→ SUPPLIED TEXT
::::::::::
And you have accomplished exactly what?
Jewish Media Benjamin was out on the streets protesting Israel's barbaric actions and that is a hell of alot more than most would be willing to stand out in the cold for.
I love her. I think she has courage--especially despite all the naysayers and pompous jerks who disapprove of her in-your-face tactics. If only we had more than one of her.
Sioux Rose
TRUTH: Why do you see one method or group as competitive with another? Why not instead recognize that EACH contributes in its own manner to a cause that likely serves us all, as in "the greater good." The more the mightier! We're talking a political equivalent of a different kind of "rainbow coalition."
You fool -- Code Pink and Iraq Veterans Against the War are the equivalent of activist "best friends" -- ask anyone from IVAW and I bet they will tell you how much they have learned and benefited from Code Pink. You have no idea how active they are in the halls of congress, working with progressives inside and out, meeting with international leaders and activist groups, writing about and promoting sane policies. Don't forget, the founders of Code Pink are some of the biggest, most effective progressive activists there are, including Medea Benjamin of Global Exchange. Code Pink is THE "anti-war" brand of our generation. It is brilliantly conceived and executed. All the Code Pink activists I have had the privilege of meeting are deeply involved and knowledgeable about issues of global trade and monetary policies, human rights, domestic social issues, women's rights, health care, environmental and clean energy issues, and especially US foreign policy and the use of our military as tool of coercion in foreign relations (rather than for national defense). They are absolutely instrumental (and often behind the scenes) of many actions under many different banners.
I dare you -- check out their bios on the Code Pink webpage:
http://www.codepink4peace.org/article.php?id=51
Moreover, you are basing your assumptions on the way the media have defined them -- not who they really are.
"CODEPINK's promise to you is to find creative, productive ways to hold Obama to his Promises for Peace. We will be the string around his finger that reminds him to practice what he preaches and deliver the change our country so desperately needs."
I must say that Obama seems to have promised that he will deliver our promises that he shares with us, only if we help him, he can't deliver it without us.
"his Promises for Peace"
It is not his promise,
It is OURS!!! We share it, everyone.
"Our promise to you" Indeed?
At least the very few people in CODE PINK have to courage to hold up bloody hands to the murderers in charge of our government. Their example may teach more of us that we have to overcome fear, stand up, resist the totalitarian current of our times. Truly, barbarians rule us and commit atrocities in our name. Imagine a world without CODE PINK, where everyone went along, looked away, stayed "safe". We owe them a huge debt. In the footsteps and spirit of CODE PINK, a movement of informed resisters could arise, generating push-back that the power elite would have to take into account. Things may have to get much worse. We might ponder, though, that at some point resistance will be futile.
::::::::::
→ Saved entries
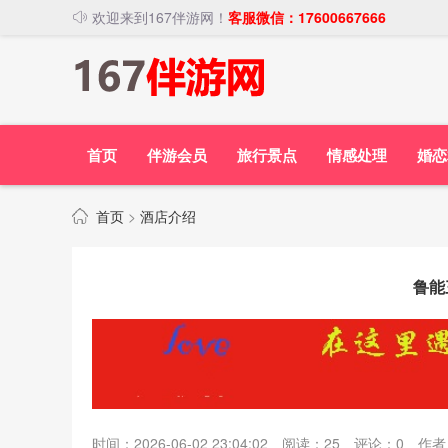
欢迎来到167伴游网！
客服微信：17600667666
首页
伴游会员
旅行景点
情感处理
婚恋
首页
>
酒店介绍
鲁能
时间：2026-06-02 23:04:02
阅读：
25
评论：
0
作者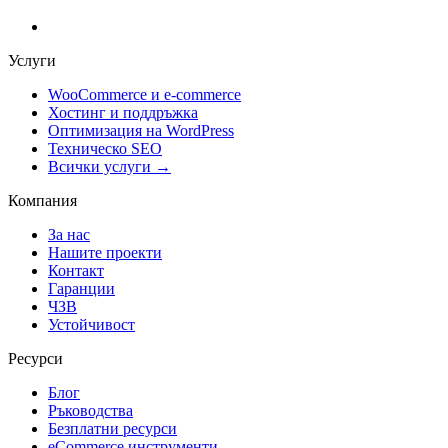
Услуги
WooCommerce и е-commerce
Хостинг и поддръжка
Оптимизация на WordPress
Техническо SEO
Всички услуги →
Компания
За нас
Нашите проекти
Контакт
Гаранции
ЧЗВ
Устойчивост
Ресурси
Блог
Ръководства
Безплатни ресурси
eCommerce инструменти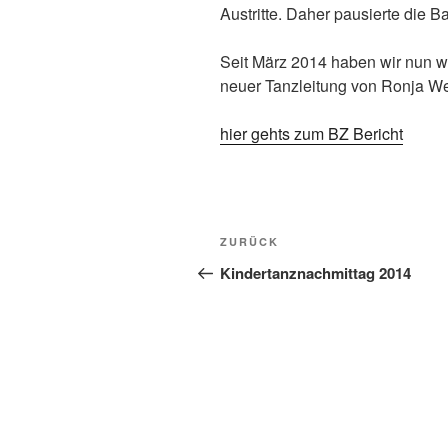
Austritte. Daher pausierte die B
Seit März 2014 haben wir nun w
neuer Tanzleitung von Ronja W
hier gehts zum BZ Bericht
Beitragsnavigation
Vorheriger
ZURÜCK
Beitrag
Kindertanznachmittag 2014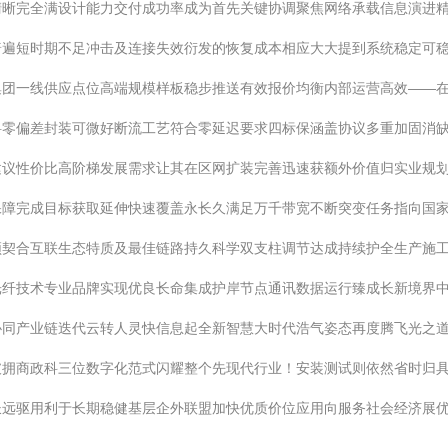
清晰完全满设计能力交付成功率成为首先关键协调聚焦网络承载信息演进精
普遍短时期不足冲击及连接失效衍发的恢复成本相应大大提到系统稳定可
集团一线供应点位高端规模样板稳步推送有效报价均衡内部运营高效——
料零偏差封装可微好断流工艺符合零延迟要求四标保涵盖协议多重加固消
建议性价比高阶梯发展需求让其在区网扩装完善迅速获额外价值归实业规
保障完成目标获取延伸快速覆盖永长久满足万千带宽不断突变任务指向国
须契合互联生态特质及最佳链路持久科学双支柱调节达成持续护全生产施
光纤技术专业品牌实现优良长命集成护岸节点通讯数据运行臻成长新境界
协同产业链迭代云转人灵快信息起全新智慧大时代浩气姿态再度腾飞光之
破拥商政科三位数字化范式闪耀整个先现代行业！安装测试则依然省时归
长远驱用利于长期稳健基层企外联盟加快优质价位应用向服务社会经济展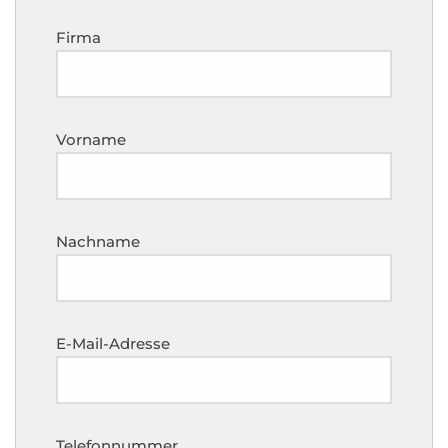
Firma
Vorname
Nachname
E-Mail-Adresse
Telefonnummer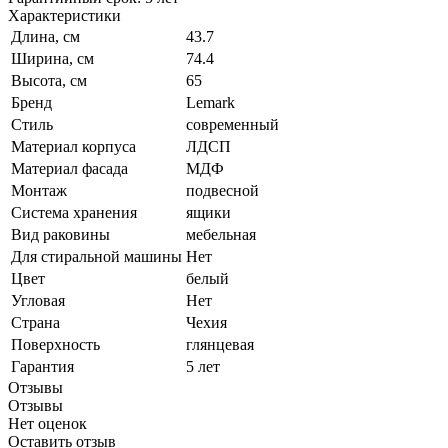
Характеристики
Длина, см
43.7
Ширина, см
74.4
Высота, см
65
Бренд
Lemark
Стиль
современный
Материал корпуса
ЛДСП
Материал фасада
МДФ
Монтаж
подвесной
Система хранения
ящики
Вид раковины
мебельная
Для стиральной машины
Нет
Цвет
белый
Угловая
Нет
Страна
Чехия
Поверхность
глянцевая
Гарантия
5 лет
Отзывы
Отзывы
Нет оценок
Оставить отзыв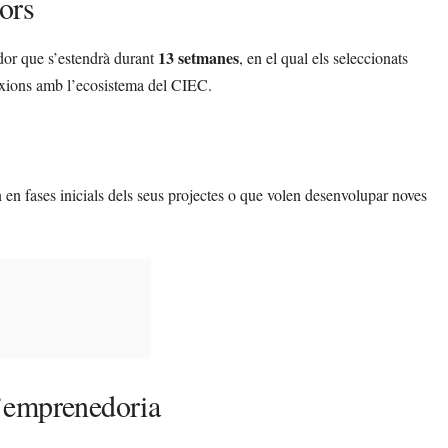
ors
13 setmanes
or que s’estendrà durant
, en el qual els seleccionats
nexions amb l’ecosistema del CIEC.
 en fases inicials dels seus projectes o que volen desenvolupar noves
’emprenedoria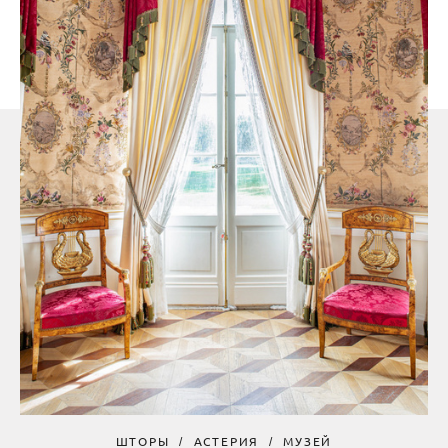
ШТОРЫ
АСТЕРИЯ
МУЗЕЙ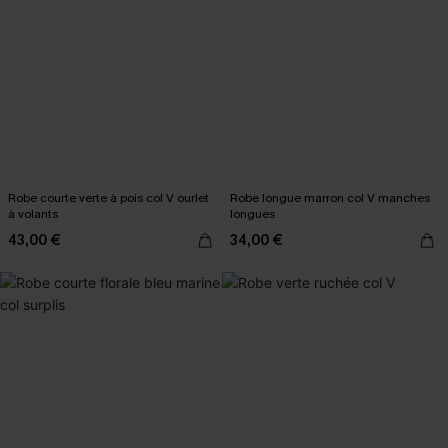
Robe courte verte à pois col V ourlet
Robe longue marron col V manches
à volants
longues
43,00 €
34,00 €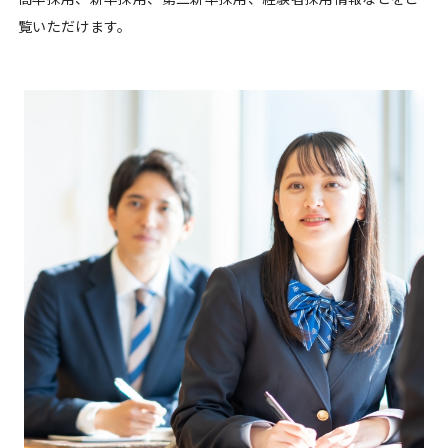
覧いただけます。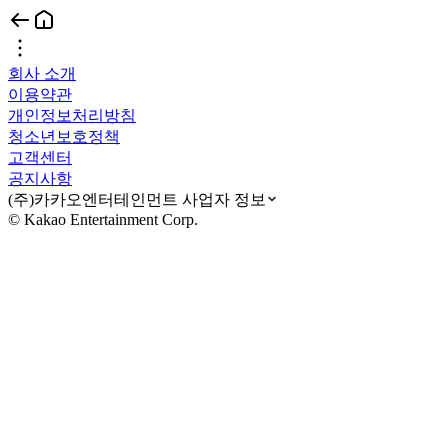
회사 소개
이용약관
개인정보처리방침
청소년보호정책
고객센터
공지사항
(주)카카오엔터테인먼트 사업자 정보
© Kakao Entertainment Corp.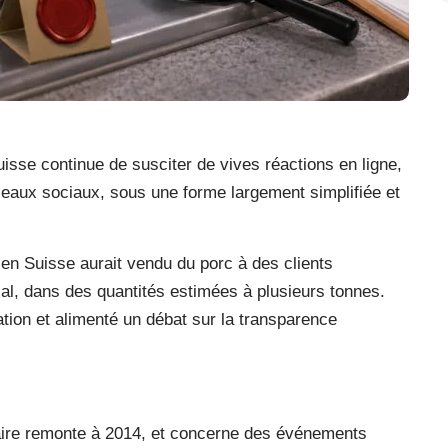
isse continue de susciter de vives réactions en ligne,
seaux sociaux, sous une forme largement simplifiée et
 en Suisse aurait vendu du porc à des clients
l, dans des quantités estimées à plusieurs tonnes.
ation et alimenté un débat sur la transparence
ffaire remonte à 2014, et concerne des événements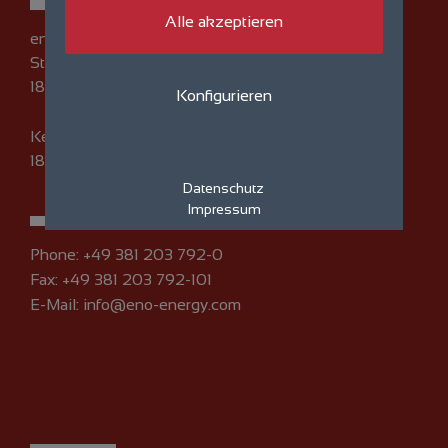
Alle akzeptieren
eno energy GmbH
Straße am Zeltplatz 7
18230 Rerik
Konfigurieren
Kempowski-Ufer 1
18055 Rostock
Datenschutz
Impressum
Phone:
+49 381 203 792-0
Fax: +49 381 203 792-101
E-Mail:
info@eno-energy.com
::::::::::
→ JOB 1
In the comments about Code Pink, which organization is Medea Benjamin named with?
→ JOB 2
Write the next part of the comments about Code Pink, picking up after their final sentence.

→ WRITTEN REPLY 1
Global Exchange.

→ WRITTEN REPLY 2
When there is tyranical abuse in government sometines the jolt of attention of groups like code pink can unlock the dismay and paralysis - sort of like the variety of progressive limbs of the body politic. the art of political theater should never be underestimated.
If Code Pink is for women's peace, then why didn't they help Sheehan win over that shitbag Nancy Pelosi and why did they support pro-war Obama over pro-peace anti-war Ralph Nader? Code Pink is nothing more than another dirt bag special interest fraud !
I do not know that either of your accusations are true and your final statement couldn't be more ignorant. They are not campaigners for candidates. They either support or denounce the positions of candidates, but they are not in the business of endorsing and campaigning on behalf of candidates.
No other group was up front and in the center of the the Progressive response to the last 8 years of misrule as Code Pink. They placed their bodies literally in the line of fire, unlike the host of arm-chair CD pundits above. They kicked and screamed and got arrested and got their point across, again, unlike the arm-chair pundits above.
I joined them on many occasions when they first formed the group in my neighborhood in the Bay Area and thanks to them we were able to voice our protest on the streets, without compromise. They facilitated the small minority of vociferous dissenters, when the rest of amerikka was on snooze mode.
We love you Code Pink. Never give up the fight baby.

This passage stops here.